> [Brief]:
Show each line of the entries below that contains the word "React". Case matters.

** Opening Supplied information block **

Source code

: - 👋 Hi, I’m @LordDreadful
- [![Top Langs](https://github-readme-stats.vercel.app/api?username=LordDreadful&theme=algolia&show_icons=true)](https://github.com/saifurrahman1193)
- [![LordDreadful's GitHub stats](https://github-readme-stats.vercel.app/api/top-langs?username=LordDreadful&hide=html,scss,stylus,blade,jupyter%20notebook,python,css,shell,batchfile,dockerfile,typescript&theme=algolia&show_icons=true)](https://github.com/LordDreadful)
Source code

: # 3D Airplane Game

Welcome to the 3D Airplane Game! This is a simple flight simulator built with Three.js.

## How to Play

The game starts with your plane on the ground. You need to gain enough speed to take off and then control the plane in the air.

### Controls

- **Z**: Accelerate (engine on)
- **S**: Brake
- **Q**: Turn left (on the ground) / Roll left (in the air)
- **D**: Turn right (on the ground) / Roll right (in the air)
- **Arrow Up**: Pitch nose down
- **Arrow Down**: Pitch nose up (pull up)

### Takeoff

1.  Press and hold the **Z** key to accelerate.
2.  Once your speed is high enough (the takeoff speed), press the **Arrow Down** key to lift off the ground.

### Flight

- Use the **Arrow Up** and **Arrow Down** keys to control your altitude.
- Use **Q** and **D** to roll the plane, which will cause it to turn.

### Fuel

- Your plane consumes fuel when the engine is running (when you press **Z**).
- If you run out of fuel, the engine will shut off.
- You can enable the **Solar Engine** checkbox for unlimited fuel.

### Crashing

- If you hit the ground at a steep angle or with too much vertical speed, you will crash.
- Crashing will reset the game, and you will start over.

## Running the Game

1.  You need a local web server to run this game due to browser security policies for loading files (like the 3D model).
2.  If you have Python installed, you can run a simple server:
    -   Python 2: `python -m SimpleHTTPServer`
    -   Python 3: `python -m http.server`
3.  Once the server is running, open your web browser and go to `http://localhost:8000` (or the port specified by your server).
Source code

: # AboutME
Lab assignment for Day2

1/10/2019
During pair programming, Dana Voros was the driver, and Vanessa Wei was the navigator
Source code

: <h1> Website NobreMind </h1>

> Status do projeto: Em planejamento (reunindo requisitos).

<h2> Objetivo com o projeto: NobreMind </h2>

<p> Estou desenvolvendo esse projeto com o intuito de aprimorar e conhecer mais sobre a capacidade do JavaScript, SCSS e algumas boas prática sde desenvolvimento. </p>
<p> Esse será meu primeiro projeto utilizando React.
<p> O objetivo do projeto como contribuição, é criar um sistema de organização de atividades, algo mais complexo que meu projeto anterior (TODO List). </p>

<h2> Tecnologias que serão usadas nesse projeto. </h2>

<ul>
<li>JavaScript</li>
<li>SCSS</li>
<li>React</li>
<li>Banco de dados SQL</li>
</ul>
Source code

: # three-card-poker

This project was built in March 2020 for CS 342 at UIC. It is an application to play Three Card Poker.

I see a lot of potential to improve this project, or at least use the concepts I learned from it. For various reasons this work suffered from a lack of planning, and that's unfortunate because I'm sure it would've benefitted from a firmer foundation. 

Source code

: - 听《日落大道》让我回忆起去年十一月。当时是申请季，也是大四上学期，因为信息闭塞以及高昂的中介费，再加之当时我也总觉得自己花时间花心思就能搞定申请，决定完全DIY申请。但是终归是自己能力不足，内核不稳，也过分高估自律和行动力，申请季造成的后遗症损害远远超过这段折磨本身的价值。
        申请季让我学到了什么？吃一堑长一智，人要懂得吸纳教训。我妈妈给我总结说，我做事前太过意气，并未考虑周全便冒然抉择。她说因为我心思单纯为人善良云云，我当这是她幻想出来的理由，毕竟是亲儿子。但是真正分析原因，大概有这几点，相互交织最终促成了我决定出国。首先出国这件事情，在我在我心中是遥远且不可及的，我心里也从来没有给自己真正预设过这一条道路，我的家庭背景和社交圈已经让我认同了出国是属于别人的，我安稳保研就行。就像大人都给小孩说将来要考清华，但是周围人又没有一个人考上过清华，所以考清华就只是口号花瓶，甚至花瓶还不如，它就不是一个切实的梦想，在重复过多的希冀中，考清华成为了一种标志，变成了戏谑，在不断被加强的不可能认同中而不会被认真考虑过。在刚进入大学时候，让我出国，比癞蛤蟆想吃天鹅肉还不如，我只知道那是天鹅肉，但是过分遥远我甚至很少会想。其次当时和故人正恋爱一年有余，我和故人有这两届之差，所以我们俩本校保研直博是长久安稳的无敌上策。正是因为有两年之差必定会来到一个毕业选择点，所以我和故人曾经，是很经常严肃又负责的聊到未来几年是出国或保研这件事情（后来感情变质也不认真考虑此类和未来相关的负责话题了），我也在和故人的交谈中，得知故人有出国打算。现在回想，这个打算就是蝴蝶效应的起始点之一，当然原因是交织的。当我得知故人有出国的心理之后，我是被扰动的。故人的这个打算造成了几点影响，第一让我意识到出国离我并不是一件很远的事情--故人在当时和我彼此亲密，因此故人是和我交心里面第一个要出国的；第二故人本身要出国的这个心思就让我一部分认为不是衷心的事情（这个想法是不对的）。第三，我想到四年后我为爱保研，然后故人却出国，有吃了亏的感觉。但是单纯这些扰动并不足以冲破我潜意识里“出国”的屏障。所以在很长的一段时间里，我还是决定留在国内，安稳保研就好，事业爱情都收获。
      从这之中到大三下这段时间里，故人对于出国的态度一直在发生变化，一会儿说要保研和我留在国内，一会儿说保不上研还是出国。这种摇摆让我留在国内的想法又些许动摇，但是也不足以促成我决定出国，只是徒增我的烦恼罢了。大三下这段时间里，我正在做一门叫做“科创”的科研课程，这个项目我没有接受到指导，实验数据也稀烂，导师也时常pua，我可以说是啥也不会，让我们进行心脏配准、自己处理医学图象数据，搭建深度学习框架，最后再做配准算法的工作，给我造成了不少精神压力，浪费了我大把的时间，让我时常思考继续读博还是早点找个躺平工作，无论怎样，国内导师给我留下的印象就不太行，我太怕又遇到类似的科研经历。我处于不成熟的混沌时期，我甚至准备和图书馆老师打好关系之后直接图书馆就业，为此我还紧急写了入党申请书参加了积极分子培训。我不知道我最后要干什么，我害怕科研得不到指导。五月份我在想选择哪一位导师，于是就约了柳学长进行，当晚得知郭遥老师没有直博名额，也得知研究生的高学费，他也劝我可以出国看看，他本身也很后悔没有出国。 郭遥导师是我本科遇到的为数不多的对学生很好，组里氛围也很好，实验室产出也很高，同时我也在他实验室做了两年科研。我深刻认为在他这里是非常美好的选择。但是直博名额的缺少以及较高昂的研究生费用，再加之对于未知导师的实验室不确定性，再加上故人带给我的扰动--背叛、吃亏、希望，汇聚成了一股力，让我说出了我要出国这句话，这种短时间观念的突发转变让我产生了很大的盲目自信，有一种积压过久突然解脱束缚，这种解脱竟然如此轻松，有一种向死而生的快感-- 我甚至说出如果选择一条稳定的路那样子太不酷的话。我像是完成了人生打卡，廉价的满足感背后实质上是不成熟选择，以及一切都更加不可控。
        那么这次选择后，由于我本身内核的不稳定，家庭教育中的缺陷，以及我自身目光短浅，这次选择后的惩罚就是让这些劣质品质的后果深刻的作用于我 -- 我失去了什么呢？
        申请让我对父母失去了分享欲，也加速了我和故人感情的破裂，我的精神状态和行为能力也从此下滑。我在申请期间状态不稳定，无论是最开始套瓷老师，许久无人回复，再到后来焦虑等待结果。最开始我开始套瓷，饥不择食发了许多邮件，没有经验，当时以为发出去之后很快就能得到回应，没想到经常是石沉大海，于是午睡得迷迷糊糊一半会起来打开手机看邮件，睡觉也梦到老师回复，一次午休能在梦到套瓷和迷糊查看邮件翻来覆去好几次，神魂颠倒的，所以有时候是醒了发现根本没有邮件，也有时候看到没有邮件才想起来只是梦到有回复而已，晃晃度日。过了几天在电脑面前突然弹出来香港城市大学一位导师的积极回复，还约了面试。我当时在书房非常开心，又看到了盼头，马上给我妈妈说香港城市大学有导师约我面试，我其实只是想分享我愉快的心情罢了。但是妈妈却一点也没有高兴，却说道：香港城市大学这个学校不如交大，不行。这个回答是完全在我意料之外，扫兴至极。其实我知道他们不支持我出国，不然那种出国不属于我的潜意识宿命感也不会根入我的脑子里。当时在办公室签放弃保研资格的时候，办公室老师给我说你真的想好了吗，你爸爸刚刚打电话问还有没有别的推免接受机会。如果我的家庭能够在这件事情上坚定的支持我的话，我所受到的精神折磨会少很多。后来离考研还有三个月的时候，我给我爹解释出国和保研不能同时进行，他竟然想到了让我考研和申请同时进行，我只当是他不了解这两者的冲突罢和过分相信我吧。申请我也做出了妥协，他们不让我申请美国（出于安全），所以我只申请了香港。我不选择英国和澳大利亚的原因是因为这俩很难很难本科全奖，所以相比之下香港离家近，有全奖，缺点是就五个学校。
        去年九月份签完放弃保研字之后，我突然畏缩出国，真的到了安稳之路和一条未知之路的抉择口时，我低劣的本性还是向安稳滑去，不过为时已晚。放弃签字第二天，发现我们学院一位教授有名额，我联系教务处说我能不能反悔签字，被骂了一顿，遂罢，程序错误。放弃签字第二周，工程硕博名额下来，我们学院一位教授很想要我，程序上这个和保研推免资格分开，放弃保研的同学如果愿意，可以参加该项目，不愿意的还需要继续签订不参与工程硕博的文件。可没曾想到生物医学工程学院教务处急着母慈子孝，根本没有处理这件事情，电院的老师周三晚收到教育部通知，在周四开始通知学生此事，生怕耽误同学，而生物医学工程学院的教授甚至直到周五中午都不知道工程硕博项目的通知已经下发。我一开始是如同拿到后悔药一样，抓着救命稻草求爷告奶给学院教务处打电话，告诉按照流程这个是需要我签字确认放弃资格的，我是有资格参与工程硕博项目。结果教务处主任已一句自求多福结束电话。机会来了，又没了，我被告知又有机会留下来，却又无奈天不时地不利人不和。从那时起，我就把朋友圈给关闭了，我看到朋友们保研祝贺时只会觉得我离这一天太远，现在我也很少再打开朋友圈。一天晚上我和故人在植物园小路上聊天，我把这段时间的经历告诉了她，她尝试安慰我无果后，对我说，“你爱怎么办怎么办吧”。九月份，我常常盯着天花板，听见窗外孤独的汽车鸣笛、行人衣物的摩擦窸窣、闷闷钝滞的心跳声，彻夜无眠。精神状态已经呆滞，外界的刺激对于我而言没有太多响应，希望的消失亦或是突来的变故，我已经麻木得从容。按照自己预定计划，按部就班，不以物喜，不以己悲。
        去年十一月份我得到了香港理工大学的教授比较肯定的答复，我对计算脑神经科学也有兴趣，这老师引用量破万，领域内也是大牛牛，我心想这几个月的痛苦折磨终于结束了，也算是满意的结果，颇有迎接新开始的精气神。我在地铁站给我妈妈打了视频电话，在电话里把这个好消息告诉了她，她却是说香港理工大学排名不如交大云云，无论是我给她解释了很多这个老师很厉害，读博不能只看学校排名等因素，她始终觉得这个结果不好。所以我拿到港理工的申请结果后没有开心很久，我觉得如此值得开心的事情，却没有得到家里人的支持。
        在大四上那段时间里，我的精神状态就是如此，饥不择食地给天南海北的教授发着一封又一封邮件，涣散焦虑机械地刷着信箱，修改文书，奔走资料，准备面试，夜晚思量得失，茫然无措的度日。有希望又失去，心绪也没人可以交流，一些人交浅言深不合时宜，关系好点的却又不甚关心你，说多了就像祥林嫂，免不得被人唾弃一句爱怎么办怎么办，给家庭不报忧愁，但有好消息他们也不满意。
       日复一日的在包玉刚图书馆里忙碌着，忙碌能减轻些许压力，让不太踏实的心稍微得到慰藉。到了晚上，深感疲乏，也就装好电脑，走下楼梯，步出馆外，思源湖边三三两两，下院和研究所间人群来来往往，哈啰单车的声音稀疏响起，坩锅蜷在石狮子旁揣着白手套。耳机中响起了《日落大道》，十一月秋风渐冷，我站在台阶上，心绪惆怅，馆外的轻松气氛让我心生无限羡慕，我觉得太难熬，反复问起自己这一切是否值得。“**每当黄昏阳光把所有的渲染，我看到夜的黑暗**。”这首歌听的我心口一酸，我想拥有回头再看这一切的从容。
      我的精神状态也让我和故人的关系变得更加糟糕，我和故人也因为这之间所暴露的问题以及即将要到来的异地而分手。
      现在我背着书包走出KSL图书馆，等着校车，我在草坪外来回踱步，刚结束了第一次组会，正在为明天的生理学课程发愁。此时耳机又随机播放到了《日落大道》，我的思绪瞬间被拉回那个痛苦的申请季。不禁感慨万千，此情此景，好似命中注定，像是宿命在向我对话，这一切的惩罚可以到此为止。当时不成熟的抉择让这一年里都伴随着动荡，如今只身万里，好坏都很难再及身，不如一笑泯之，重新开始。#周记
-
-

** Closing Supplied information block **

> [Solution for this problem]:
<p> Esse será meu primeiro projeto utilizando React.
<li>React</li>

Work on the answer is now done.